[Start of section]

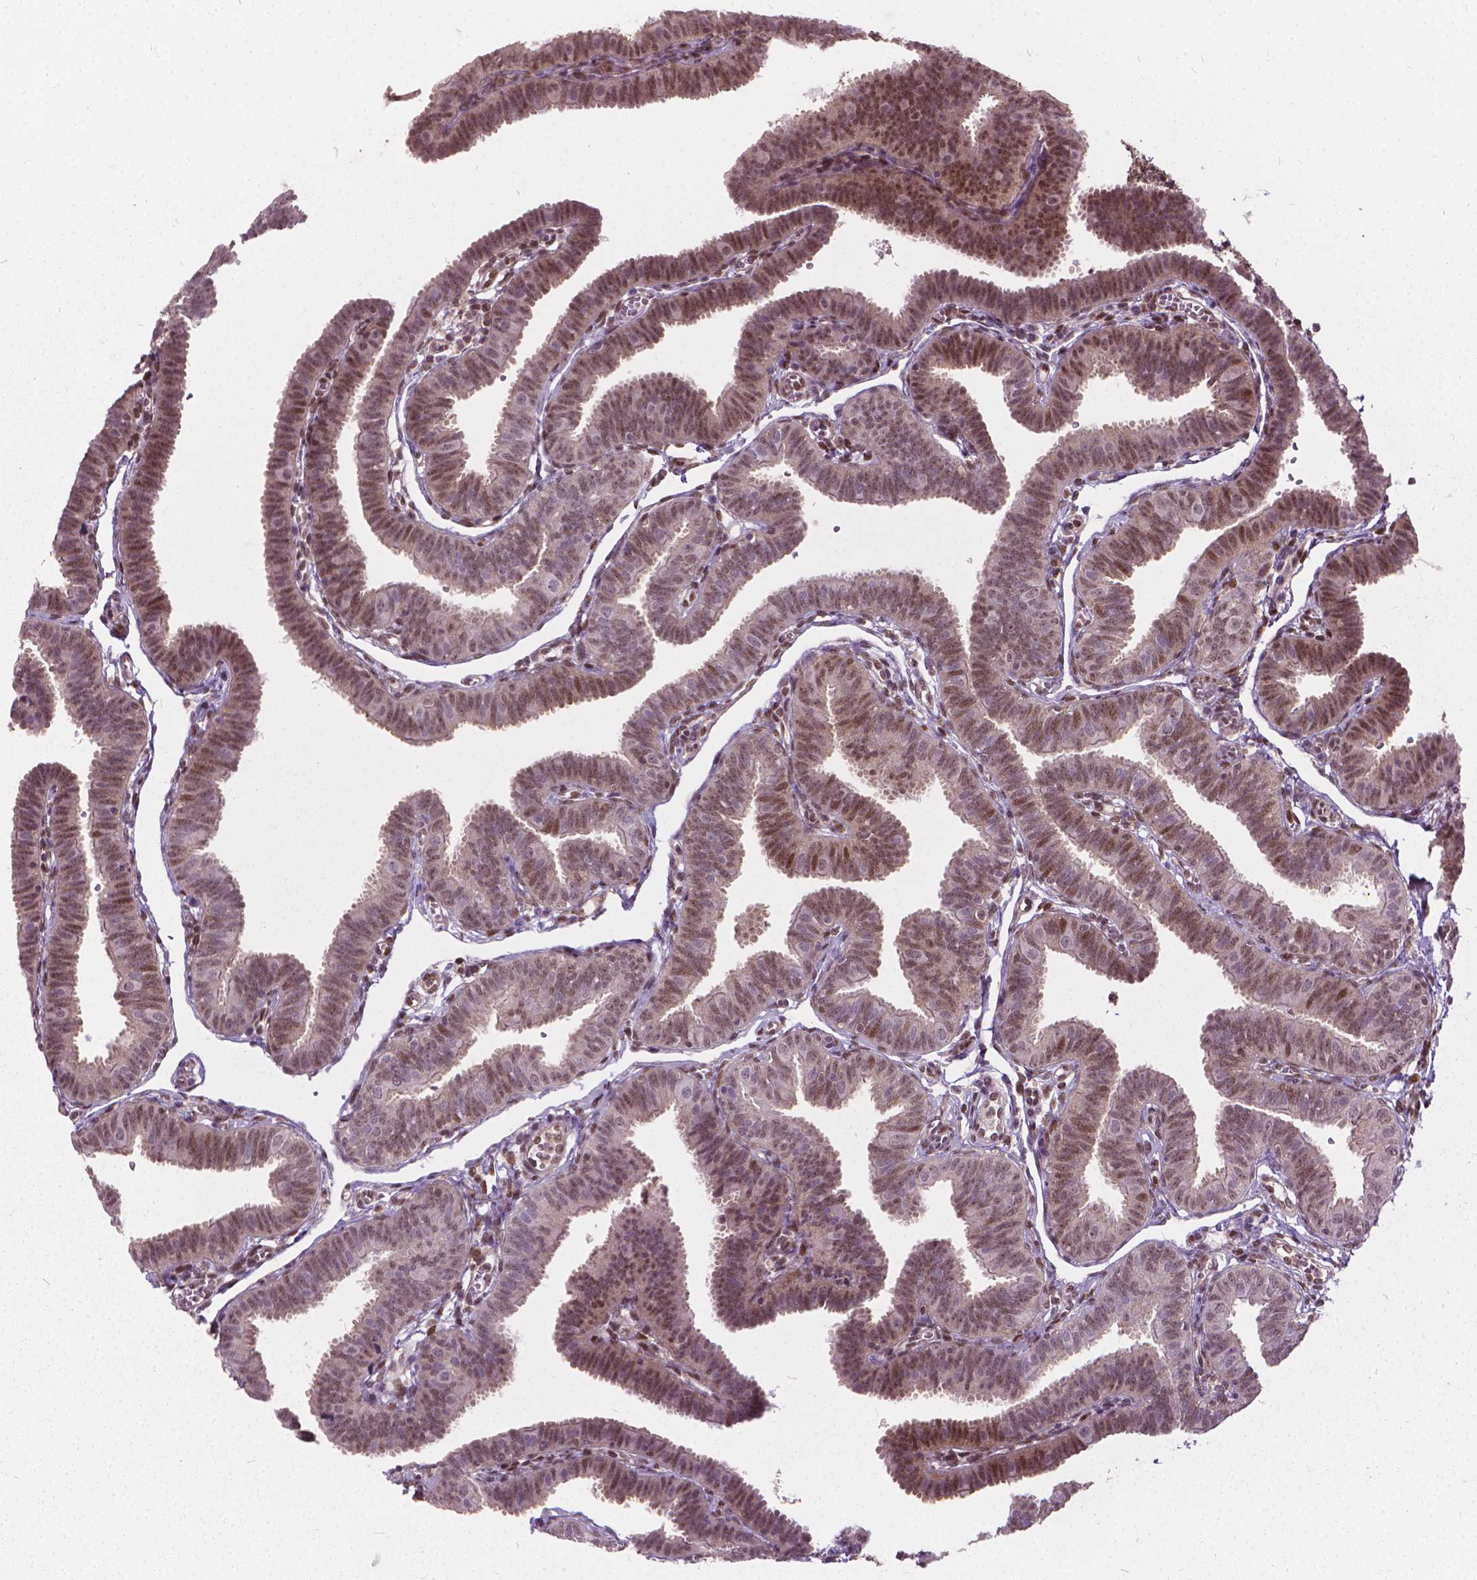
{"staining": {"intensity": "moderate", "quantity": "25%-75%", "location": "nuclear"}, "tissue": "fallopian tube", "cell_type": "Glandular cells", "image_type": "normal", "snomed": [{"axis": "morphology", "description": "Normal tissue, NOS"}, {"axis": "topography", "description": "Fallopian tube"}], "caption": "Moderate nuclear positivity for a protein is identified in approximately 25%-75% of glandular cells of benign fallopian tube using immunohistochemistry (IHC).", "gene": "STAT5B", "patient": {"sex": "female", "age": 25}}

[End of section]
[Start of section]

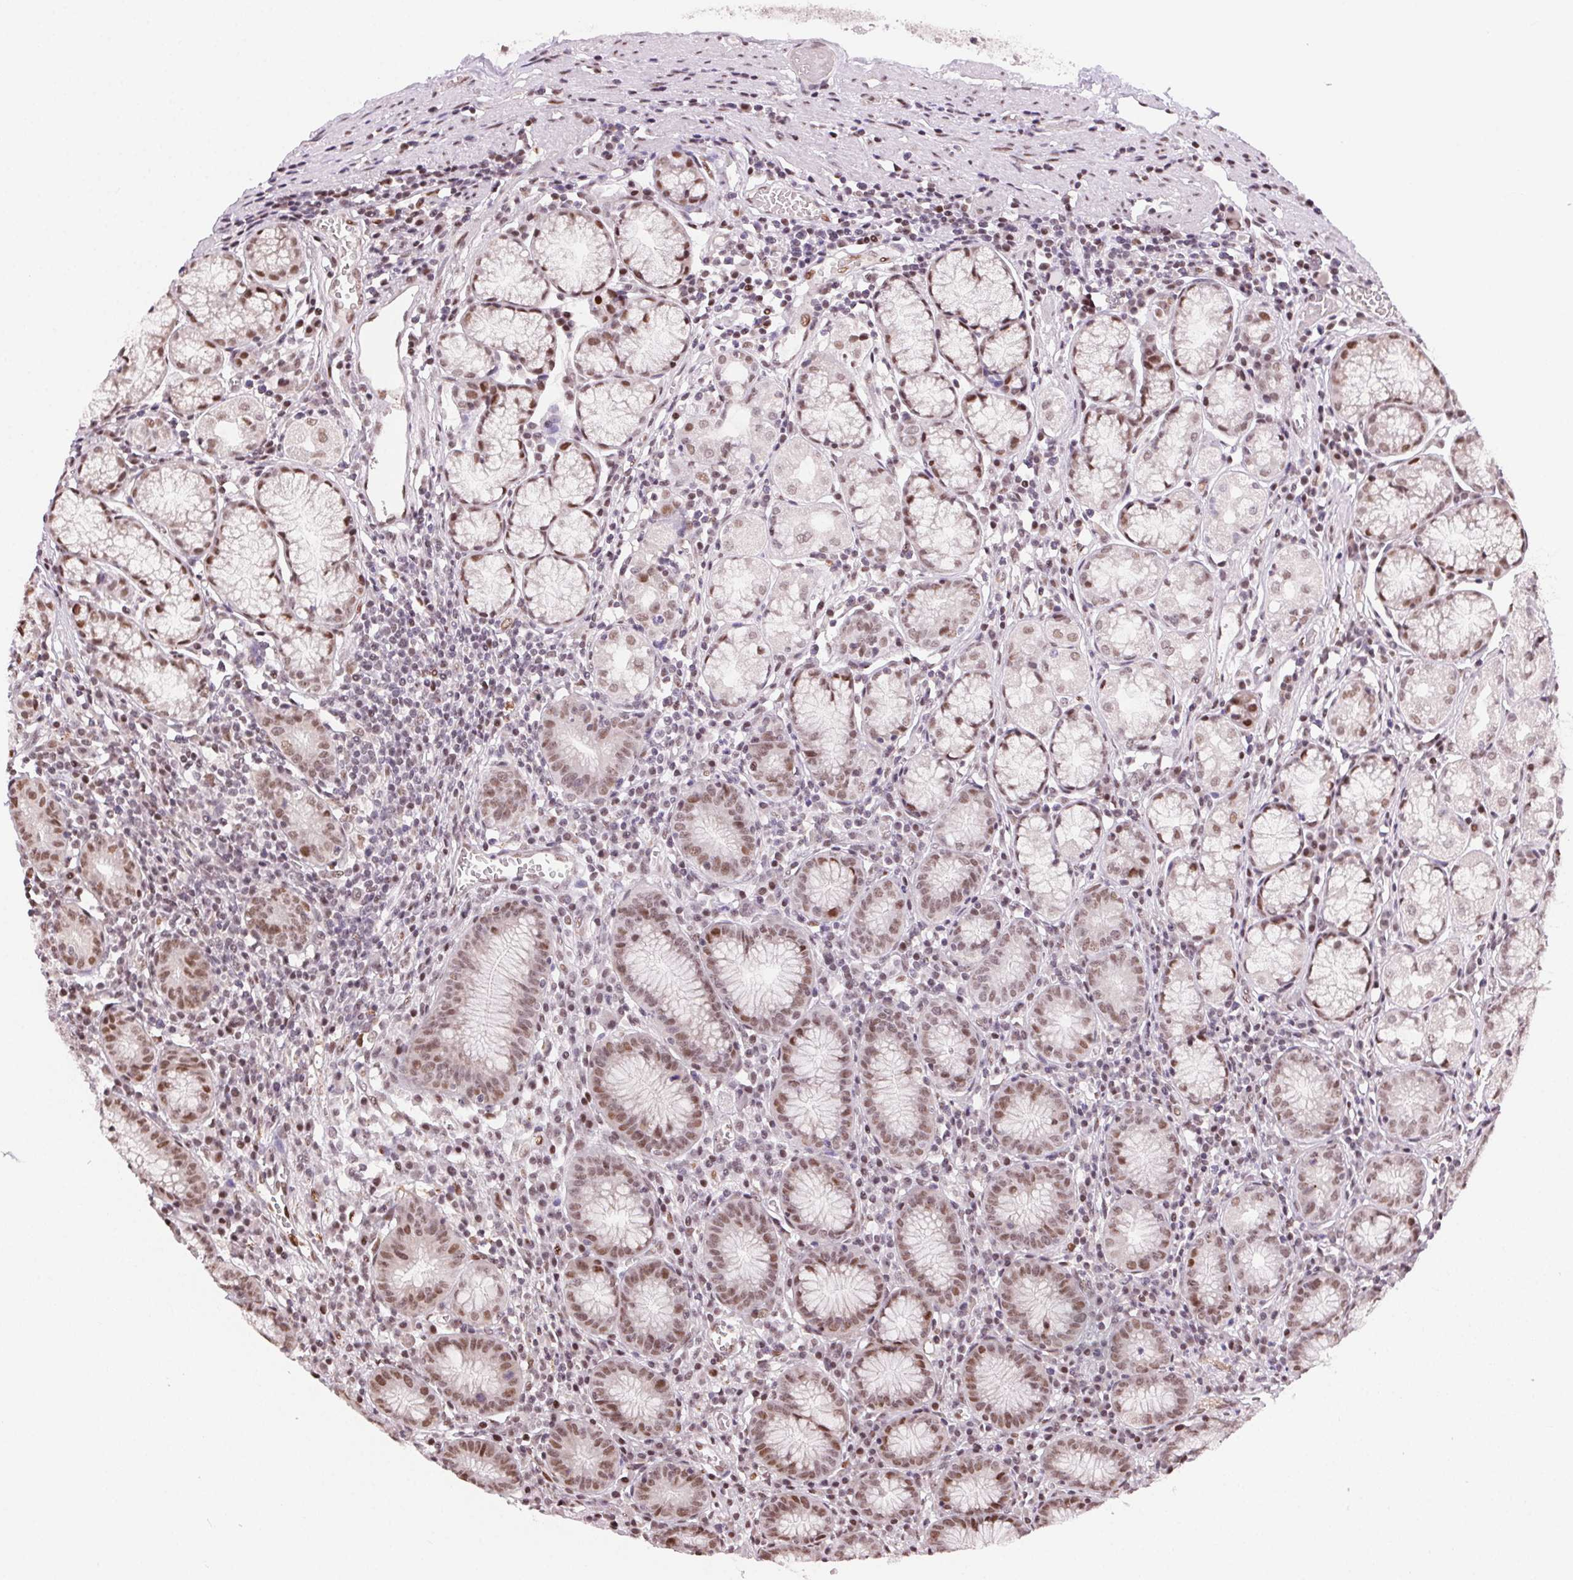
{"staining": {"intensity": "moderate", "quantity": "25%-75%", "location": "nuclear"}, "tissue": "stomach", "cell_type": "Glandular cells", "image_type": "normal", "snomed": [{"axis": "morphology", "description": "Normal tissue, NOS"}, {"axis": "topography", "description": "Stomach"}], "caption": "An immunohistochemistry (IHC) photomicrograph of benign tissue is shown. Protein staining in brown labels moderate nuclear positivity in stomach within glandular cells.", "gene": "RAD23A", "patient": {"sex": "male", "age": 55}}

[End of section]
[Start of section]

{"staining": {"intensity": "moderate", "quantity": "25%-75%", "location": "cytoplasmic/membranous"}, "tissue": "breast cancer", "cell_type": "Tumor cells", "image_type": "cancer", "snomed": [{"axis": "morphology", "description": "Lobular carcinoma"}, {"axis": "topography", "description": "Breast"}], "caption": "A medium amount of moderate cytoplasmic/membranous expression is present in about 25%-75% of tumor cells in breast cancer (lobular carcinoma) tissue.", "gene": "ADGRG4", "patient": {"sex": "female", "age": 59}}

[End of section]

▸ What you need to do: Copy out every line of the data in which the word "glandular" is found.

▸ Result of this exercise:
{"staining": {"intensity": "moderate", "quantity": "25%-75%", "location": "nuclear"}, "tissue": "fallopian tube", "cell_type": "Glandular cells", "image_type": "normal", "snomed": [{"axis": "morphology", "description": "Normal tissue, NOS"}, {"axis": "topography", "description": "Fallopian tube"}], "caption": "Moderate nuclear positivity for a protein is identified in approximately 25%-75% of glandular cells of benign fallopian tube using immunohistochemistry (IHC).", "gene": "STAT5B", "patient": {"sex": "female", "age": 25}}
{"staining": {"intensity": "moderate", "quantity": "25%-75%", "location": "nuclear"}, "tissue": "stomach", "cell_type": "Glandular cells", "image_type": "normal", "snomed": [{"axis": "morphology", "description": "Normal tissue, NOS"}, {"axis": "topography", "description": "Stomach"}], "caption": "An immunohistochemistry (IHC) photomicrograph of benign tissue is shown. Protein staining in brown labels moderate nuclear positivity in stomach within glandular cells.", "gene": "RAD23A", "patient": {"sex": "male", "age": 55}}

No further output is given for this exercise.